MOSCOW (Reuters) – Taking over the temporary management of foreign banks’ divisions in Russia would not be appropriate, Central Bank Governor Elvira Nabiullina said on Friday, after Moscow seized control of two European state-owned utility companies this week.

President Vladimir Putin on Tuesday signed a decree placing the Russian assets of Finland’s Fortum and Germany’s Uniper, which both operate power plants in Russia, under Moscow’s control. The Kremlin said it could seize more Western assets in this way.

“Such decisions should be made with very good reasons, connected to the stable functioning of the Russian economy,” Nabiullina said when asked whether Russia could do the same with banks. “In the banking sector, we do not consider it to be appropriate.”

Foreign banks have stepped in to take business from Russian lenders hit by sweeping Western sanctions imposed after Moscow despatched troops to Ukraine in February 2022.

Some, including Italy’s Intesa Sanpaolo’s Russian subsidiary, saw 2022 profits jump. Austria’s Raiffeisen Bank International, earned more than half of its profit last year from Russia.

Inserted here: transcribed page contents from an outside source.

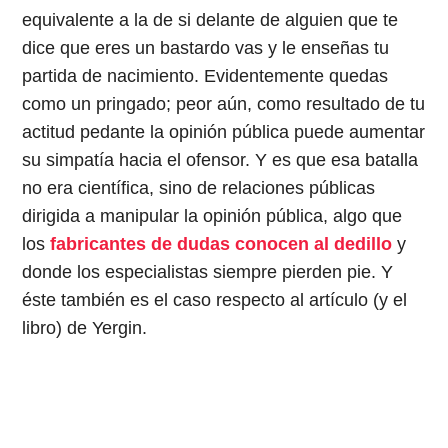
equivalente a la de si delante de alguien que te
dice que eres un bastardo vas y le enseñas tu
partida de nacimiento. Evidentemente quedas
como un pringado; peor aún, como resultado de tu
actitud pedante la opinión pública puede aumentar
su simpatía hacia el ofensor. Y es que esa batalla
no era científica, sino de relaciones públicas
dirigida a manipular la opinión pública, algo que
los
fabricantes de dudas conocen al dedillo
y
donde los especialistas siempre pierden pie. Y
éste también es el caso respecto al artículo (y el
libro) de Yergin.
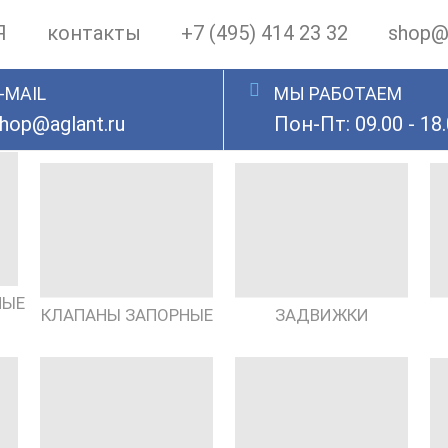
Я
контакты
+7 (495) 414 23 32
shop@a
-MAIL
МЫ РАБОТАЕМ
hop@aglant.ru
Пон-Пт: 09.00 - 18
НЫЕ
КЛАПАНЫ ЗАПОРНЫЕ
ЗАДВИЖКИ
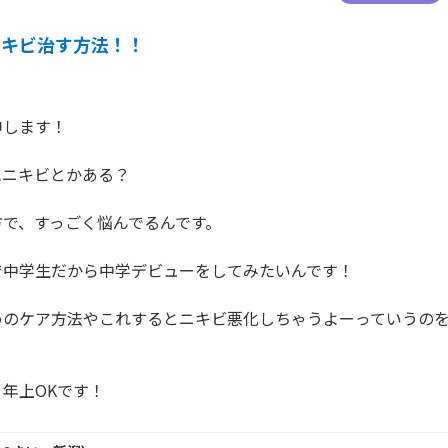
ニキビ治す方法！！
します！

ニキビとかある？

で、すっごく悩んでるんです。

中学生だから中学デビューをしてみたいんです！

めのケア方法やこれするとニキビ悪化しちゃうよーっていうの
年上OKです！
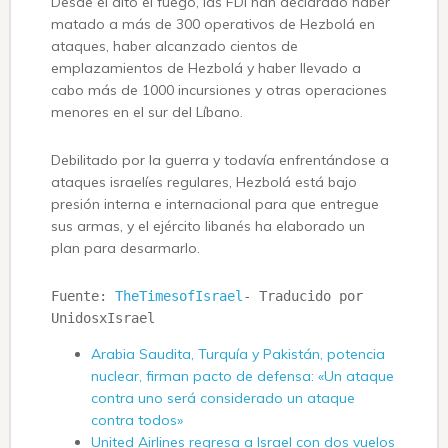
Desde el alto el fuego, las FDI han declarado haber
matado a más de 300 operativos de Hezbolá en
ataques, haber alcanzado cientos de
emplazamientos de Hezbolá y haber llevado a
cabo más de 1000 incursiones y otras operaciones
menores en el sur del Líbano.
Debilitado por la guerra y todavía enfrentándose a
ataques israelíes regulares, Hezbolá está bajo
presión interna e internacional para que entregue
sus armas, y el ejército libanés ha elaborado un
plan para desarmarlo.
Fuente: 
TheTimesofIsrael
- Traducido por 
UnidosxIsrael
Arabia Saudita, Turquía y Pakistán, potencia
nuclear, firman pacto de defensa: «Un ataque
contra uno será considerado un ataque
contra todos»
United Airlines regresa a Israel con dos vuelos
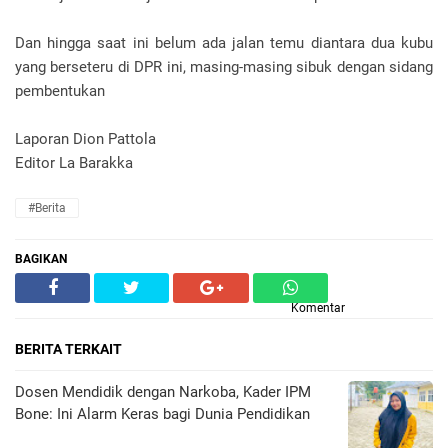
Dan hingga saat ini belum ada jalan temu diantara dua kubu
yang berseteru di DPR ini, masing-masing sibuk dengan sidang
pembentukan
Laporan Dion Pattola
Editor La Barakka
#Berita
BAGIKAN
Komentar
BERITA TERKAIT
Dosen Mendidik dengan Narkoba, Kader IPM
Bone: Ini Alarm Keras bagi Dunia Pendidikan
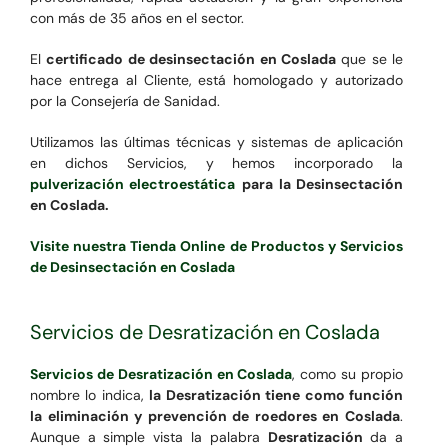
con más de 35 años en el sector.
El
certificado de desinsectación en Coslada
que se le
hace entrega al Cliente, está homologado y autorizado
por la Consejería de Sanidad.
Utilizamos las últimas técnicas y sistemas de aplicación
en dichos Servicios, y hemos incorporado la
pulverización electroestática
para la Desinsectación
en Coslada.
Visite nuestra Tienda Online de Productos y Servicios
de Desinsectación en Coslada
Servicios de Desratización en Coslada
Servicios de Desratización en Coslada
, como su propio
nombre lo indica,
la Desratización tiene como función
la eliminación y prevención de roedores en Coslada
.
Aunque a simple vista la palabra
Desratización
da a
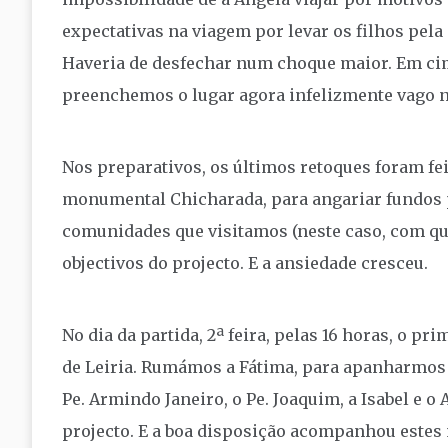
expectativas na viagem por levar os filhos pela 
Haveria de desfechar num choque maior. Em ci
preenchemos o lugar agora infelizmente vago 
Nos preparativos, os últimos retoques foram f
monumental Chicharada, para angariar fundos p
comunidades que visitamos (neste caso, com que
objectivos do projecto. E a ansiedade cresceu.
No dia da partida, 2ª feira, pelas 16 horas, o pr
de Leiria. Rumámos a Fátima, para apanharmos 
Pe. Armindo Janeiro, o Pe. Joaquim, a Isabel e 
projecto. E a boa disposição acompanhou estes 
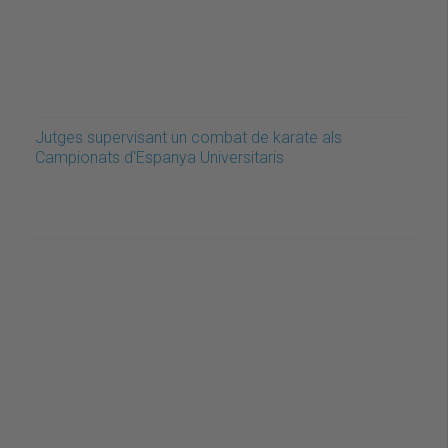
Jutges supervisant un combat de karate als
Campionats d'Espanya Universitaris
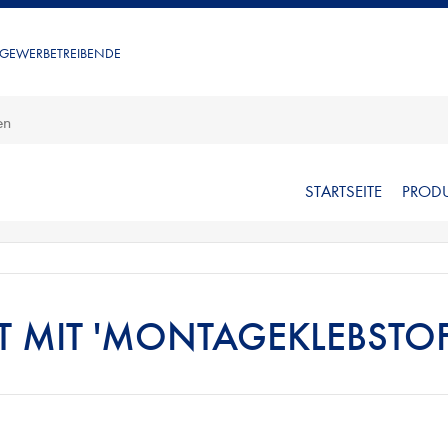
 GEWERBETREIBENDE
STARTSEITE
PROD
 MIT 'MONTAGEKLEBSTOF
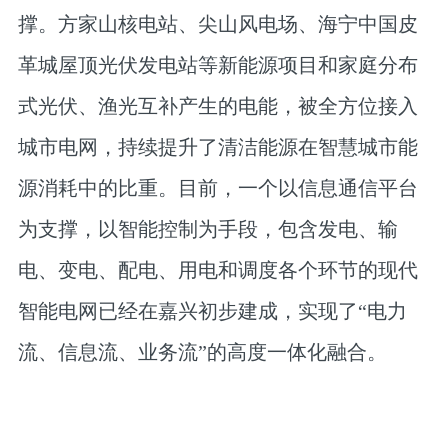
撑。方家山核电站、尖山风电场、海宁中国皮
革城屋顶光伏发电站等新能源项目和家庭分布
式光伏、渔光互补产生的电能，被全方位接入
城市电网，持续提升了清洁能源在智慧城市能
源消耗中的比重。目前，一个以信息通信平台
为支撑，以智能控制为手段，包含发电、输
电、变电、配电、用电和调度各个环节的现代
智能电网已经在嘉兴初步建成，实现了“电力
流、信息流、业务流”的高度一体化融合。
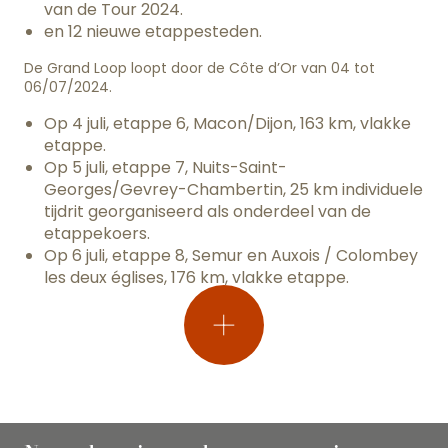
van de Tour 2024.
en 12 nieuwe etappesteden.
De Grand Loop loopt door de Côte d’Or van 04 tot
06/07/2024.
Op 4 juli, etappe 6, Macon/Dijon, 163 km, vlakke
etappe.
Op 5 juli, etappe 7, Nuits-Saint-
Georges/Gevrey-Chambertin, 25 km individuele
tijdrit georganiseerd als onderdeel van de
etappekoers.
Op 6 juli, etappe 8, Semur en Auxois / Colombey
les deux églises, 176 km, vlakke etappe.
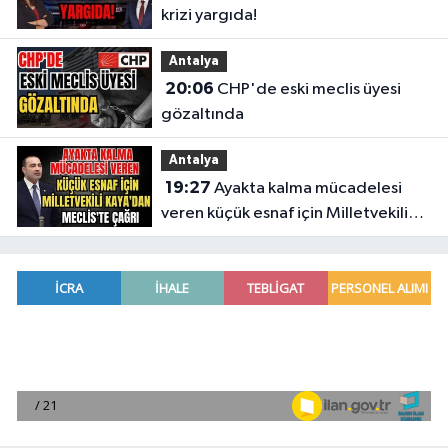
krizi yargıda!
Antalya
20:06
CHP'de eski meclis üyesi
gözaltında
Antalya
19:27
Ayakta kalma mücadelesi
veren küçük esnaf için Milletvekili
Kaya'dan Meclis'te çağrı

Nabiullina, speaking after the Bank of Russia held its key interest rate at 7.5% on Friday, said the central bank was assessing which banks may qualify for contributing to a one-off “voluntary” windfall tax the government plans to levy on business in light of Russia’s widening budget deficit and narrowing current account surplus.

“There will be no big impact on financial performance, no impact on financial stability,” she said.

No. 2 bank VTB this week said its $7.7-billion sanctions-induced loss in 2022 excluded it from participating under the current version of the draft law. Rival Sberbank has already pledged to pay.